## RECORDS FOR THE TASK
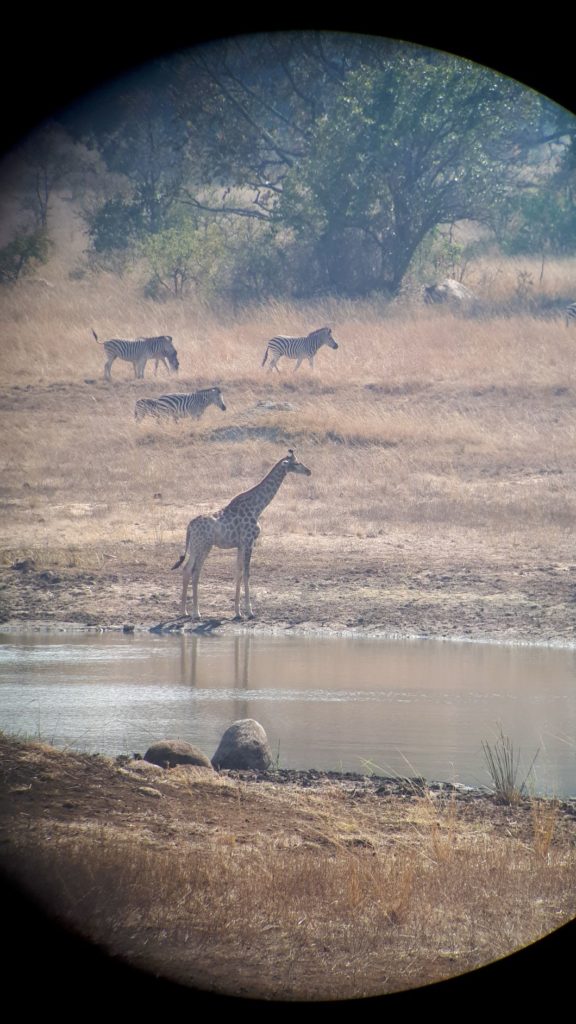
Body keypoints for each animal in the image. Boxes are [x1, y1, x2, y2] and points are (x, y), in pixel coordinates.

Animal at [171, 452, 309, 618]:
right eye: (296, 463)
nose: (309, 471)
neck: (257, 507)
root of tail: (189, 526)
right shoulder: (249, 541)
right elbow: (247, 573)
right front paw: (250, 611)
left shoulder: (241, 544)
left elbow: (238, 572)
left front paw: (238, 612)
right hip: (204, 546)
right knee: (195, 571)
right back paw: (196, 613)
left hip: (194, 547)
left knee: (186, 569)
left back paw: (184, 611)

## HOW TO COMPLETE THIS TASK
Repeat, exactly, every line from the one containing "right elbow: (247, 573)" through the final line of the listing above, adding nothing.

## EXPECTED OUTPUT
right elbow: (247, 573)
right front paw: (250, 611)
left shoulder: (241, 544)
left elbow: (238, 572)
left front paw: (238, 612)
right hip: (204, 546)
right knee: (195, 571)
right back paw: (196, 613)
left hip: (194, 547)
left knee: (186, 569)
left back paw: (184, 611)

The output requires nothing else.